Often the rationale for male and female circumcision is that it is necessary to make a child (neutral term) a real male or female. This leads to a further explanation that "men are hard and women are soft," and that the "soft" part of a man's genital, e.g., the pre-puce or foreskin and the hard part of the female genitalia, e.g., the clitoris (possibly erectile) must be removed in order to make them truly male-all hard, and female-all soft. As in many other instances, the "crossover"-soft foreskin and hard clitoris-is seen as dangerous to the formation of "completely" male and female adults, who in traditional societies almost always have an equal but separate and complementary rather than equal and overlapping sexual and social role.
Female circumcision, like male circumcision in the same group, is often thought to purify and protect the next generation from dangerous outside influences, to bind all youth to their peers or age set. As part of intensive group socialization, it also firmly establishes age set relationships, generational respect and authority patterns. At marriage, the authority over the bride is transferred to the spouse's patriline. The respect and economic value of the bride to her patriline and to her spouse is dependent upon her unquestioned virginity as demonstrated by the intact circumcision.
Another function is to insure marriage in a society in which men have been taught that only circumcised women make good wives. Yet another function of FC is to limit the possible enjoyment level of sex for women. It also serves to implant fear of pain and being shamed and cast out if not a virgin girl or chaste wife. The actual day of circumcision is one of fear and pain, but also accomplishment and recognition as a full adult marriageable member of society. Some have compared it in western terms to a combination of first communion, confirmation or bat mitzvah and sweet sixteen occasion. The girl gets more recognition, including attention, special beautiful clothing, special food and jewelry, after this coming of age ritual than at any other time in her life except on her marriage day.
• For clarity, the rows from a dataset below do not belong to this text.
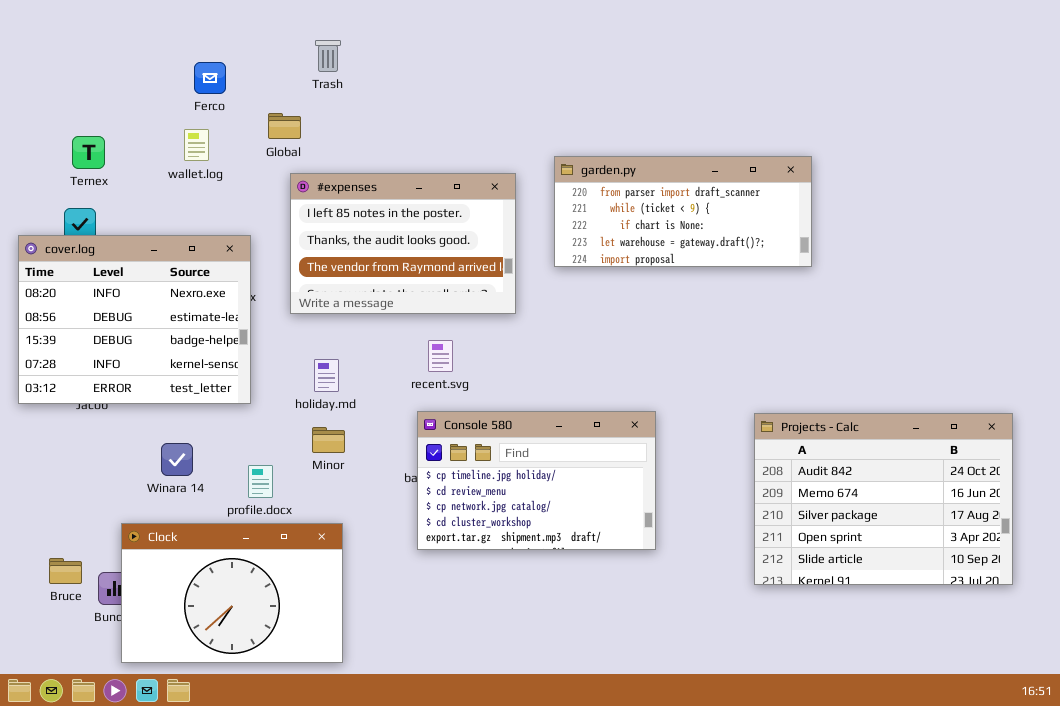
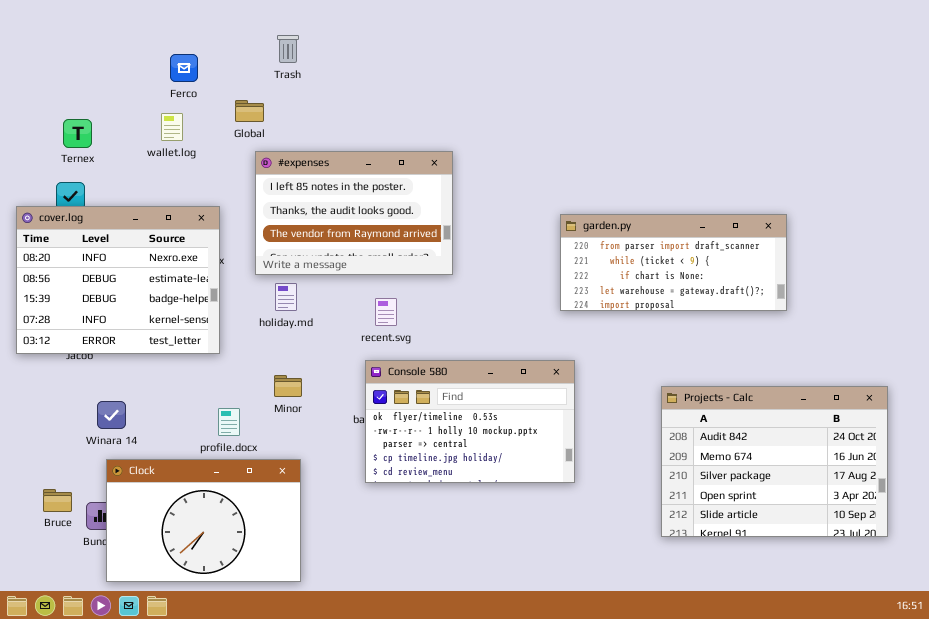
garden.py: [554,156,812,267] -> [560,214,787,311], moved
holiday.md: [314,359,339,392] -> [275,283,297,311], moved
Console 580: [417,411,656,550] -> [365,360,575,483], scrolled up 3 rows
Projects - Calc: [754,413,1013,585] -> [661,386,888,537], moved
Winara 14: [161,443,193,476] -> [97,401,126,429], moved

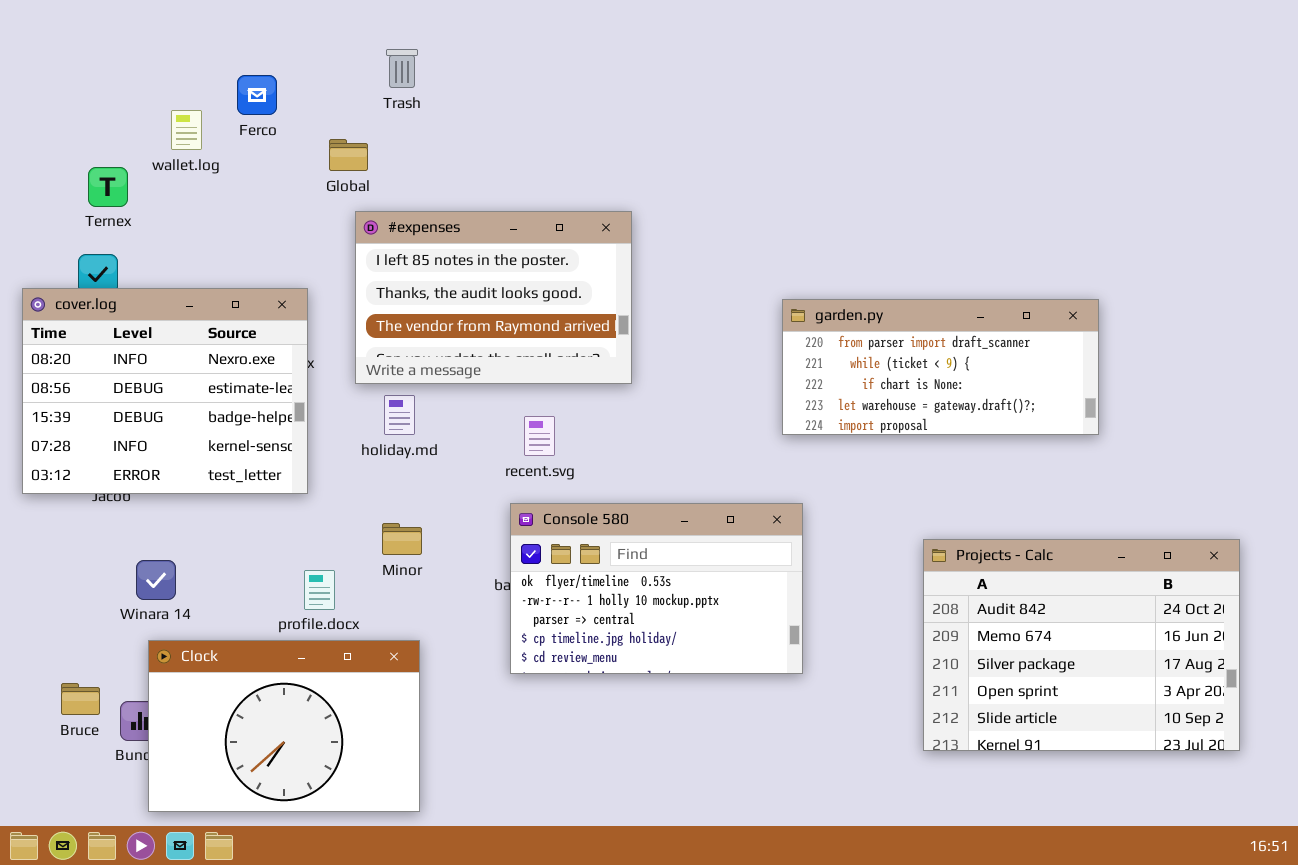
wallet.log: [161,113,183,141] -> [171,110,202,150], moved

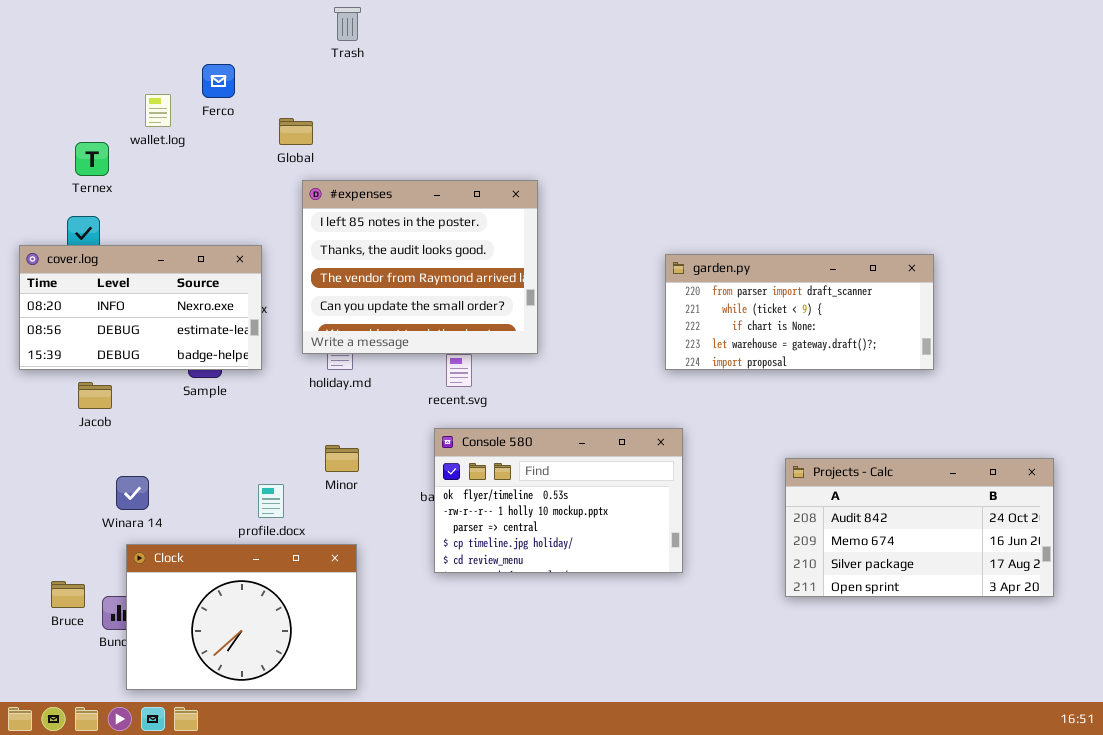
Trash: [386,49,418,88] -> [334,7,361,41], moved
#expenses: [355,211,632,384] -> [302,180,538,354], resized
cover.log: [22,288,308,494] -> [19,245,262,370], resized
Projects - Calc: [923,539,1240,751] -> [785,458,1054,597], resized

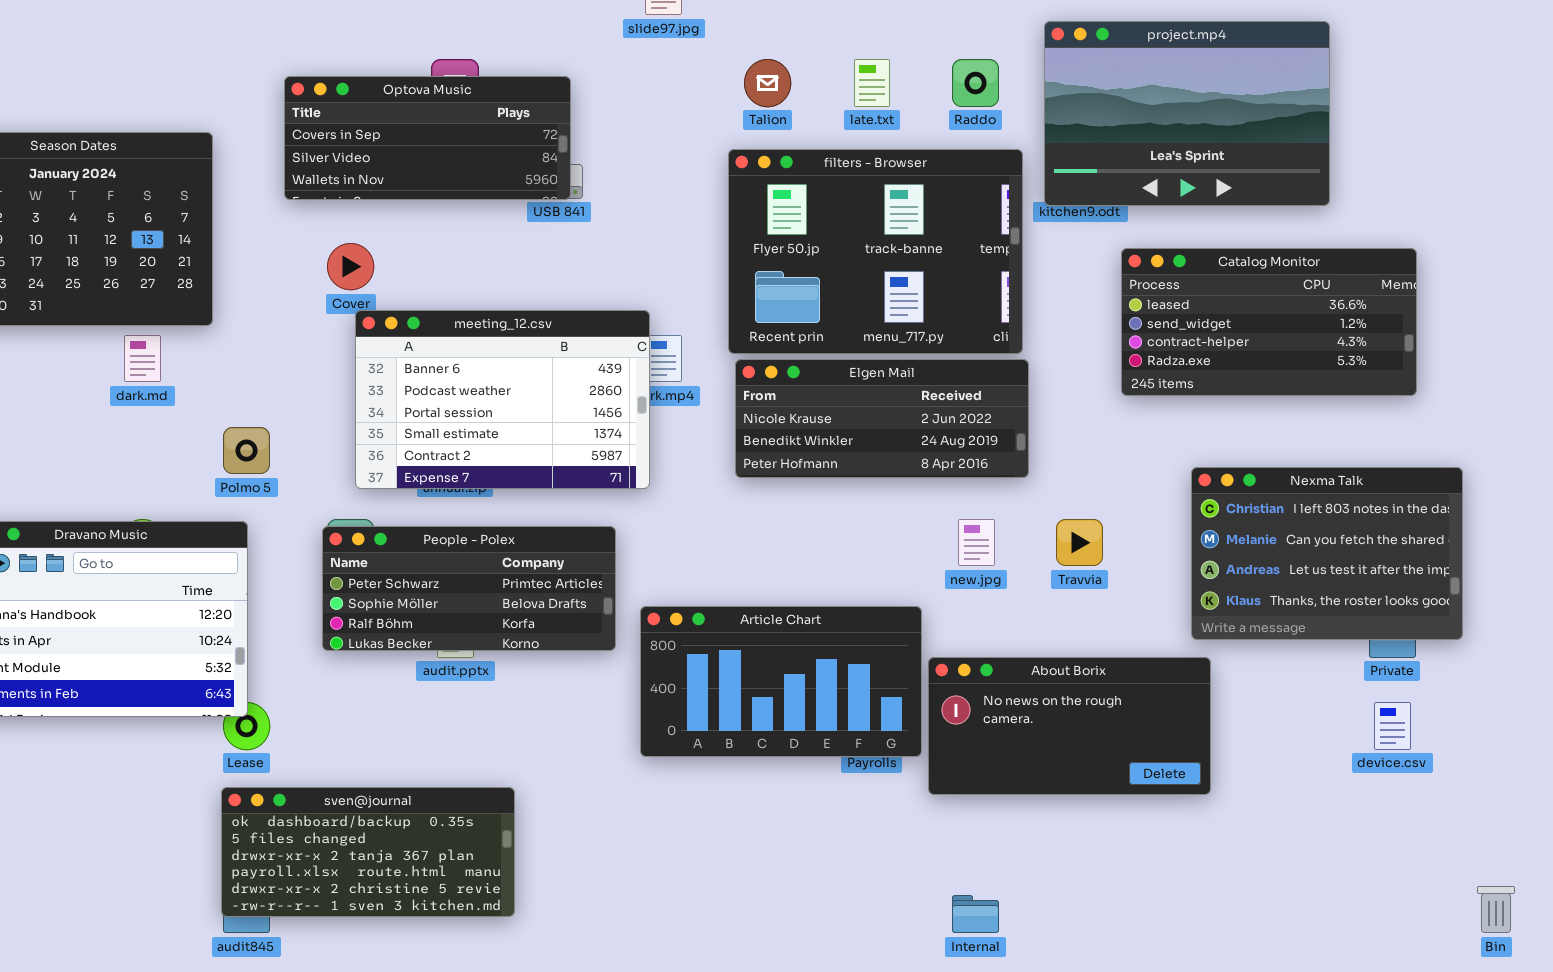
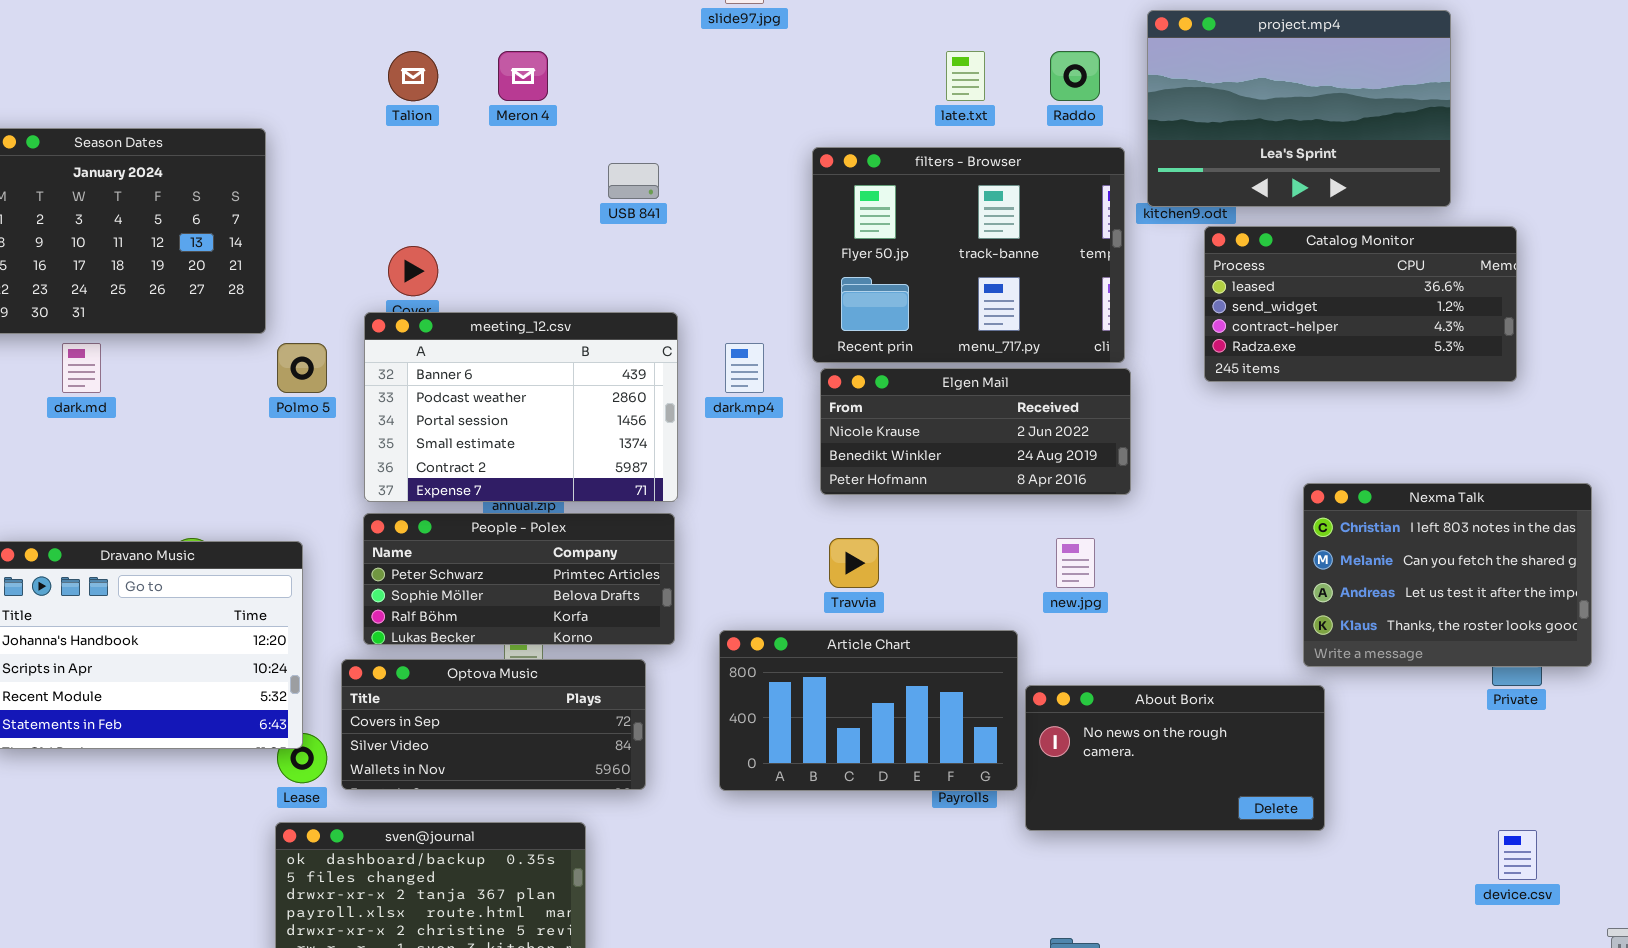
Talion: [744,59,791,107] -> [388,51,438,101], moved
Optova Music: [284,76,571,200] -> [341,659,646,790], moved
Catalog Monitor: [1121,248,1417,396] -> [1204,226,1517,382], moved
meeting_12.csv: [355,310,650,489] -> [364,312,678,502], moved
dark.md: [124,335,161,382] -> [62,343,101,393], moved
Polmo 5: [223,427,270,474] -> [277,343,327,393], moved
Travvia: [1056,519,1103,566] -> [829,538,879,588], moved
People - Polex: [322,526,616,651] -> [363,513,675,645], moved
device.csv: [1374,702,1411,750] -> [1498,830,1537,880], moved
The perspective that female circumcision necessarily robs women of sexual pleasure presupposes that only the clitoris ensures sexual urge and guarantees sexual pleasure for women. Therefore, alI women who are not circumcized should experience sexual urge and sexual pleasure. If having the clitoris alone does guarantee sexual satisfaction and pleasure, it implies that all women with clitoris should always have sexual pleasure. But if that is not the case then there are other parts of a woman's body and dynamics yet to be made known and emphasized which affect female sexuality and responses.
This presumption suggests common reasons for women to engage in sexual relations and that all women should react to sexual stimulation in the same way regardless of cultural differences and social back- grounds. Sex in most African societies serves procreation, not necessarily the satisfaction of emotional needs. It is conceived as a sacred act and a spiritual experience with emphasis on spiritual compatibility of partners.
It is believed that sexual urge depends on the nature of existing relationship between women and their spouses to a large extent. Is the man caring, is he protective, emotionally and morally supportive? These are some of the concerns which affect the state of mind of many African women in their responses to sexual stimulus and satisfaction.
Therefore is circumcision an abuse of individual rights?